**Work instructions**
Please report how many lines in the records below contain the word "right", giving only that number.

**Information**
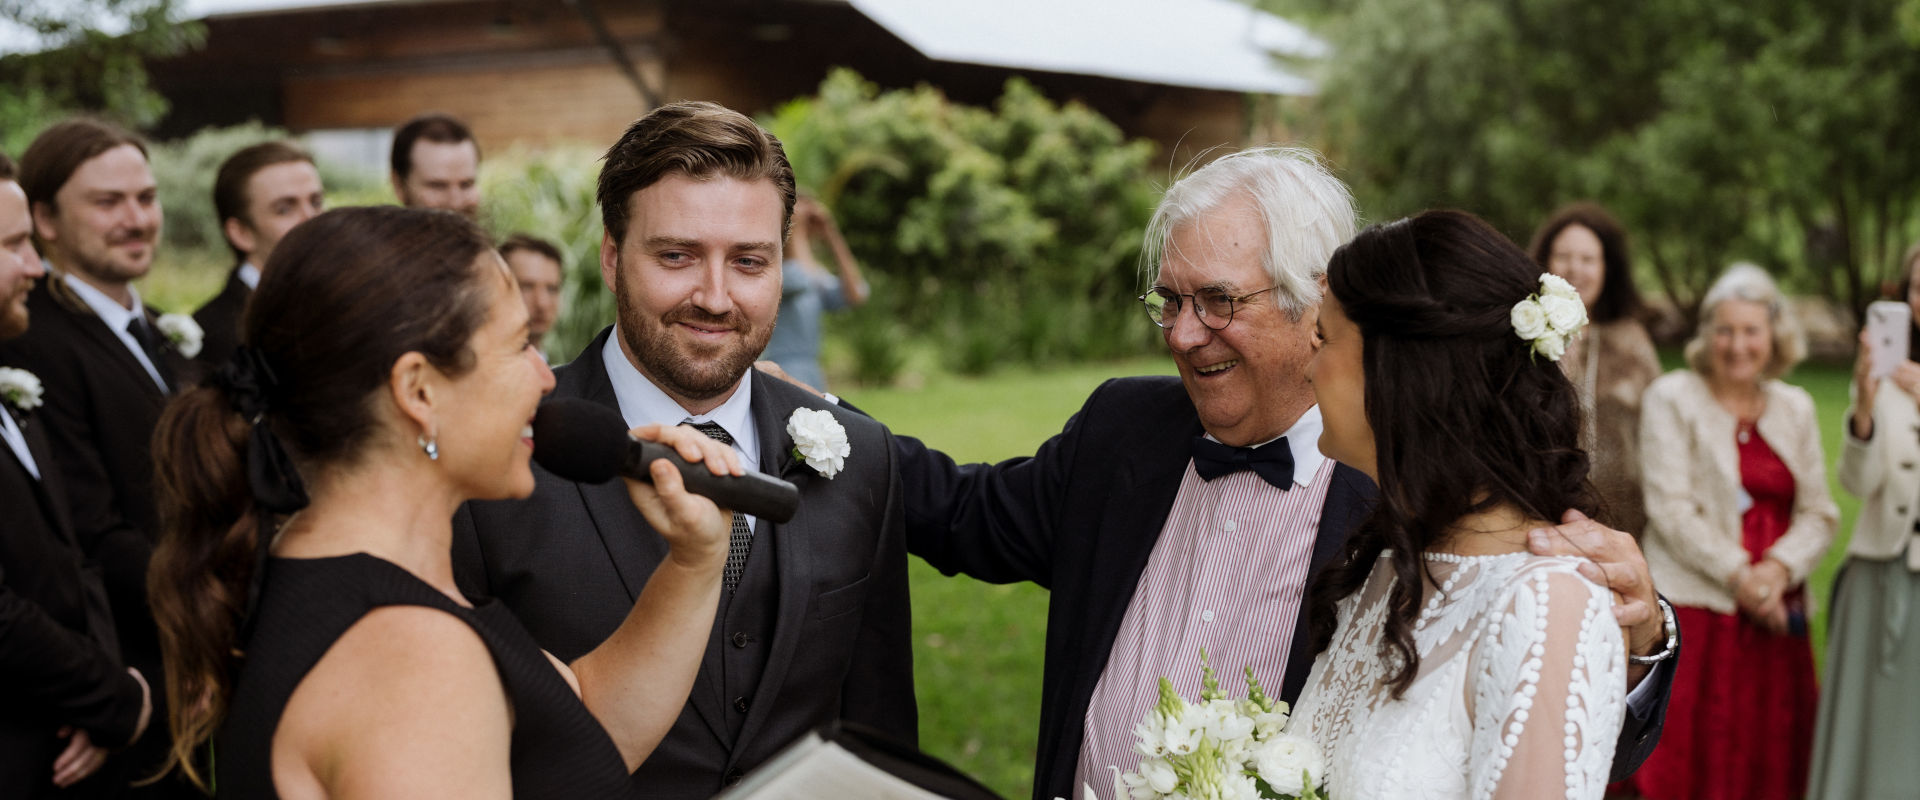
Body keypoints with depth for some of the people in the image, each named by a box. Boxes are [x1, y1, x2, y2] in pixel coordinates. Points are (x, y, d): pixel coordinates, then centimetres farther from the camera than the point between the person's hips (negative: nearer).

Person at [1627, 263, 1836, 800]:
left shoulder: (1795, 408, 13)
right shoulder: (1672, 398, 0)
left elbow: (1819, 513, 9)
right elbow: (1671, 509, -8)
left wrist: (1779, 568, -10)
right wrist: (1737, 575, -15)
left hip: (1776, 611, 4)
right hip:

**Response for this exercise**
4